__WHAT THE TASK ASKS__:
Show me every line in the listing that has the word "lines".
--
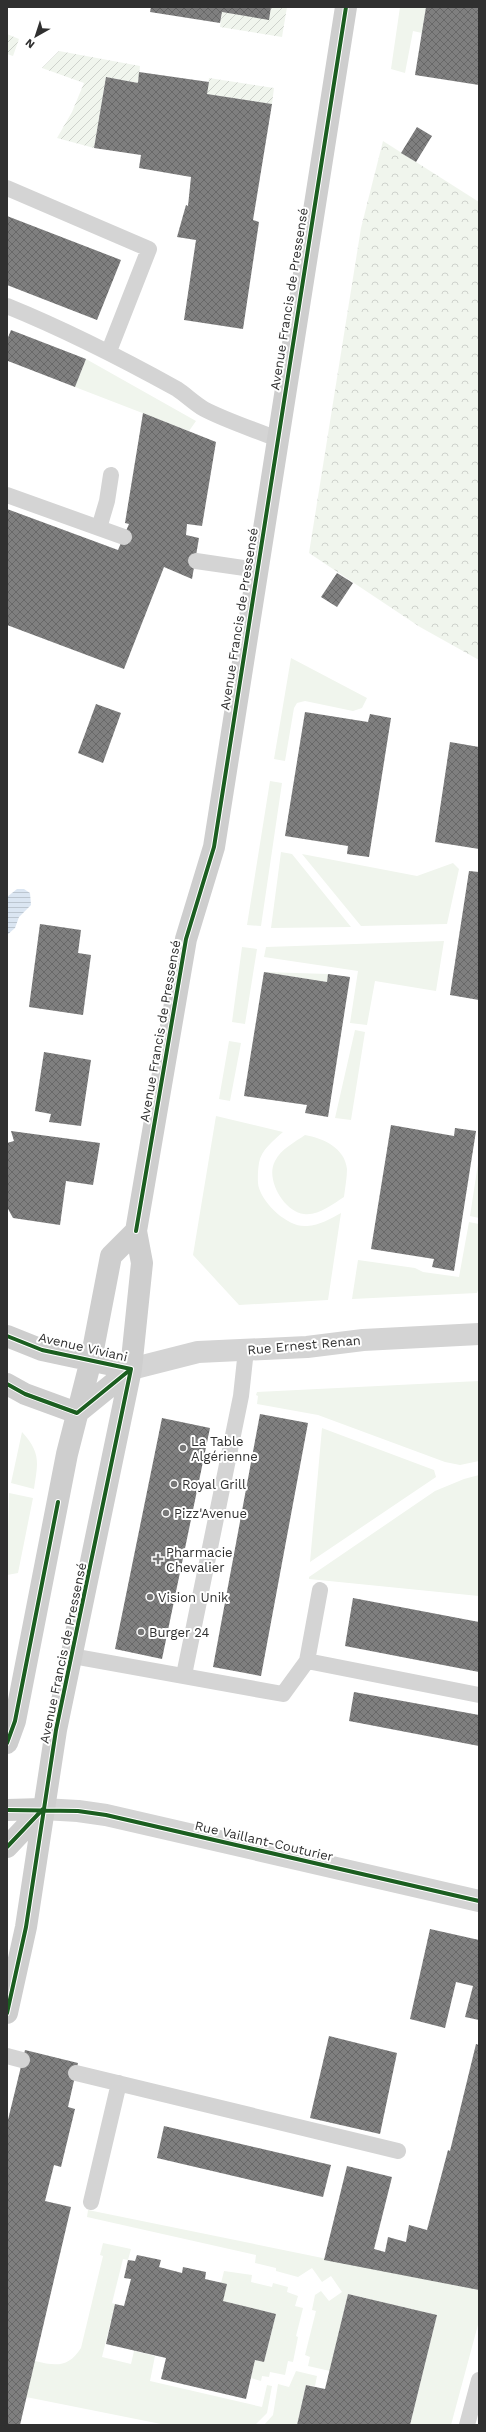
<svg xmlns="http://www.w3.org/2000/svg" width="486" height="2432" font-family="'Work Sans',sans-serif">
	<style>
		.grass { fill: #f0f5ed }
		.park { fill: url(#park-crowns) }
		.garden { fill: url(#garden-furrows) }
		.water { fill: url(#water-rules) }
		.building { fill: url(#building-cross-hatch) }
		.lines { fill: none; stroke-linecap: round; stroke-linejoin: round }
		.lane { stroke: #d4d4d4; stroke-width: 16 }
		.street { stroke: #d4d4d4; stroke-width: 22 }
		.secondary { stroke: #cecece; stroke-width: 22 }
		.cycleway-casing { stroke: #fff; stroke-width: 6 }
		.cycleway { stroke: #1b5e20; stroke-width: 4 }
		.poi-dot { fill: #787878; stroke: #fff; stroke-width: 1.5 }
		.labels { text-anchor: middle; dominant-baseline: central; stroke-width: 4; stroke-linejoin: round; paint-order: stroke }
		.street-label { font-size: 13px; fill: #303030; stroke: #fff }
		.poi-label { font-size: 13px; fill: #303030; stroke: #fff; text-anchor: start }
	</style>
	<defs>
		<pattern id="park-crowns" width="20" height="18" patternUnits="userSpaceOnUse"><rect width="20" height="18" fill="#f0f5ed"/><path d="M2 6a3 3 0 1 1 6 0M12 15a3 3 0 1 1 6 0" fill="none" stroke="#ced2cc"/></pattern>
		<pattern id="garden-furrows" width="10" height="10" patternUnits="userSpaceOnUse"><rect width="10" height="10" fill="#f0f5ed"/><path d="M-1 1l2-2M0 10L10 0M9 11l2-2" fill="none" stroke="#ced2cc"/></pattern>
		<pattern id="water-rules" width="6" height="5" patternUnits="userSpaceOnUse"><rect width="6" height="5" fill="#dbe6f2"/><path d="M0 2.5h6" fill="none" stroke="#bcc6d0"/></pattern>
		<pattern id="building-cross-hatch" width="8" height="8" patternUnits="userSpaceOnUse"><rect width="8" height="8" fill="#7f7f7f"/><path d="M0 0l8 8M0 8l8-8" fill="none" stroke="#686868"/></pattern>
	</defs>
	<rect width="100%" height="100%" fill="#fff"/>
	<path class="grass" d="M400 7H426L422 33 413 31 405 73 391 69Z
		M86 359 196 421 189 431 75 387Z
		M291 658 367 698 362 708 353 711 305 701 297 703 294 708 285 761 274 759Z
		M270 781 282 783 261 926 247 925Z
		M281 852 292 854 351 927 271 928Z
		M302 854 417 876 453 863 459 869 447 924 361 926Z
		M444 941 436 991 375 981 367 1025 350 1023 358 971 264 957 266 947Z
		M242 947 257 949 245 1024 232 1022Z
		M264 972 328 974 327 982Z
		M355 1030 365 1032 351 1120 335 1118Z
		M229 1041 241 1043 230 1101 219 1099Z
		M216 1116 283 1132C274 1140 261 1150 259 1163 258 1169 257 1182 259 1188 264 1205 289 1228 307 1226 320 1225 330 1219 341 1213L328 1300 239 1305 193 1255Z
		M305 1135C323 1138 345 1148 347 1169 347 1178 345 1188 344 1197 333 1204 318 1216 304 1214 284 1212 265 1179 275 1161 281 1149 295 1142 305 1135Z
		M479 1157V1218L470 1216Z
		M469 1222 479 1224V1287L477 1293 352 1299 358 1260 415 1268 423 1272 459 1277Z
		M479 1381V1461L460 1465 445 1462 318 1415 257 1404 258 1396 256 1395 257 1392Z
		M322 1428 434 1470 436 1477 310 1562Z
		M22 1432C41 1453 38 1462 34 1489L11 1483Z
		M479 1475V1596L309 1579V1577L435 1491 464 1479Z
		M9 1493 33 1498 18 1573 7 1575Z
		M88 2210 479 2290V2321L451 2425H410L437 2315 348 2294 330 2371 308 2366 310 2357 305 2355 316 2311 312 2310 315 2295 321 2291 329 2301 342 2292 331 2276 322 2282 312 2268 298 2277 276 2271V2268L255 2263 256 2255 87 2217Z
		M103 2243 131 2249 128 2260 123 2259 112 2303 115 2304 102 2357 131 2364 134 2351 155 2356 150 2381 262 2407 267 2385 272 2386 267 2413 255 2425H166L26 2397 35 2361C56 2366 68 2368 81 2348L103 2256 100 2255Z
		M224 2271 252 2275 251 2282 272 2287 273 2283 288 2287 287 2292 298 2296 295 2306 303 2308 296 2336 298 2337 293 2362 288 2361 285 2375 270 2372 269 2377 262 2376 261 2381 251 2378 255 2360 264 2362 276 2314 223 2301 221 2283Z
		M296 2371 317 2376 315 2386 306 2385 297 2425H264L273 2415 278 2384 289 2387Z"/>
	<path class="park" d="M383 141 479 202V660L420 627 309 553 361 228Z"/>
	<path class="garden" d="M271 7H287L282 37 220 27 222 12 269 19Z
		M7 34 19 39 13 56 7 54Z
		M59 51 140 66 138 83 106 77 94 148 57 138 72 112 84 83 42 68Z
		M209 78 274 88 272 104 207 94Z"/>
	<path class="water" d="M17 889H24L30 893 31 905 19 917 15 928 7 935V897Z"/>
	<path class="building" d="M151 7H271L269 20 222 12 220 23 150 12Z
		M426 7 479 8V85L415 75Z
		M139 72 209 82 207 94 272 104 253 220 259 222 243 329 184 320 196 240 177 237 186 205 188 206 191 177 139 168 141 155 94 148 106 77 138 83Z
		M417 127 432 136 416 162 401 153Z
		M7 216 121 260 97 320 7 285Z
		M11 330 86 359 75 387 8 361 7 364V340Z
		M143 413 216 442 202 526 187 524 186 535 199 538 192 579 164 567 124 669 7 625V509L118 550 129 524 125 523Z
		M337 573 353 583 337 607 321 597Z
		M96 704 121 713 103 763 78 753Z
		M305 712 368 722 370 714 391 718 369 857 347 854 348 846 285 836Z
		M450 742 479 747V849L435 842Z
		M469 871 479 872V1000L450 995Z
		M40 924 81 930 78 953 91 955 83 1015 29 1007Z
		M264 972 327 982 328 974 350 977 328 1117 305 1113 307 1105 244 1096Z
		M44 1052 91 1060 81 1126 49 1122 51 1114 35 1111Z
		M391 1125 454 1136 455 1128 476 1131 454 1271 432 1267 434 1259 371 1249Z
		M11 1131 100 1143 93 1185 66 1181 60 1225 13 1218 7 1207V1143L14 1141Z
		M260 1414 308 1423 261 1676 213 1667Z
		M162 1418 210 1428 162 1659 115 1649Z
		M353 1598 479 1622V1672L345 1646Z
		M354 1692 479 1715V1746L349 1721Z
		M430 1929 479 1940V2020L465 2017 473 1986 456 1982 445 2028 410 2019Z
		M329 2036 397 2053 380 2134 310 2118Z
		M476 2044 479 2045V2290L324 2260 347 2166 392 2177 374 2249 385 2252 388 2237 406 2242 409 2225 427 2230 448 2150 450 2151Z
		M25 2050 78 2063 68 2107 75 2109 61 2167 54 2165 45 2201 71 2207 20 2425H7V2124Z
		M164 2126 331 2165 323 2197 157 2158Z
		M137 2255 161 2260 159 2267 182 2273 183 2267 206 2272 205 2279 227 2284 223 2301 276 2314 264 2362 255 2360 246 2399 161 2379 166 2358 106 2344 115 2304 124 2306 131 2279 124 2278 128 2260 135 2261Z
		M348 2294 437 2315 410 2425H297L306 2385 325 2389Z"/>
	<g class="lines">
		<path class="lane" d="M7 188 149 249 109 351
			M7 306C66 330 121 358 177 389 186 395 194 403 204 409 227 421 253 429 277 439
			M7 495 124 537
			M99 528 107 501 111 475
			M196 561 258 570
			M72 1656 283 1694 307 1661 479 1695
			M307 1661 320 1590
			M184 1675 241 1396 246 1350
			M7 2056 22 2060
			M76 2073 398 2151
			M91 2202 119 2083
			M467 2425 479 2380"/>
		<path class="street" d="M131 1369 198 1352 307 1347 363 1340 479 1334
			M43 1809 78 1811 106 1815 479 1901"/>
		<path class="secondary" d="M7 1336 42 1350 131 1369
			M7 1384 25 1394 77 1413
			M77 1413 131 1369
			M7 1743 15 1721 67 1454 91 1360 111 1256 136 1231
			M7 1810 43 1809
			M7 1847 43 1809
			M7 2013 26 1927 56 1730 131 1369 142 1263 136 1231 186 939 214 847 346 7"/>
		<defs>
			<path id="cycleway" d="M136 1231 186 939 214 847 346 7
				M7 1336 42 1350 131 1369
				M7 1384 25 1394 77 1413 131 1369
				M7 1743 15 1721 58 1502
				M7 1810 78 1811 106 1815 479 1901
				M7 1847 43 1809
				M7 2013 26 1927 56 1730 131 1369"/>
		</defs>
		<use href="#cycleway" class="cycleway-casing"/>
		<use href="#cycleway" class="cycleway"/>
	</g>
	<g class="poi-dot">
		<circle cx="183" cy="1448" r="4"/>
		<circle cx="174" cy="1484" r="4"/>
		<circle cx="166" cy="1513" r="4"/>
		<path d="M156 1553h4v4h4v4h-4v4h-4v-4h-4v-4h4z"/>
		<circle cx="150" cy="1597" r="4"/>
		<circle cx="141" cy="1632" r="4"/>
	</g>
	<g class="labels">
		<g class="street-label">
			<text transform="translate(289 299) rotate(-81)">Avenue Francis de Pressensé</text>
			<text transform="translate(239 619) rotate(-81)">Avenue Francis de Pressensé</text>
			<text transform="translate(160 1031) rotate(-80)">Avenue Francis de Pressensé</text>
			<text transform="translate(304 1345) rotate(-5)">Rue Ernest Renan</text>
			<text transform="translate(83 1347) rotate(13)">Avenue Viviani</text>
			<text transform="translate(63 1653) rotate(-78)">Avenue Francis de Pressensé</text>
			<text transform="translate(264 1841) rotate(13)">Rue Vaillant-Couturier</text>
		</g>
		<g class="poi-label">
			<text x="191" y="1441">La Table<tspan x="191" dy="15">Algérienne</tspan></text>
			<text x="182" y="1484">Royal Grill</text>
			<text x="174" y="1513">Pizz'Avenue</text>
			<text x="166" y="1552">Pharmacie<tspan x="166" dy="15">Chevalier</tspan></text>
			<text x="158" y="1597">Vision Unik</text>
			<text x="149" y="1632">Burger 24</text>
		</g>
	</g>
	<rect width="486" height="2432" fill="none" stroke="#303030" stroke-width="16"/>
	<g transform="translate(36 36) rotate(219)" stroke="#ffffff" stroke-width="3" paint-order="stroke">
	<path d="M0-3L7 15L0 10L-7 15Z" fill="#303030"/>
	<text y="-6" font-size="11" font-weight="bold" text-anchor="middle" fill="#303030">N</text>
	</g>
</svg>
--
__RESULT BELOW__:
		.lines { fill: none; stroke-linecap: round; stroke-linejoin: round }
	<g class="lines">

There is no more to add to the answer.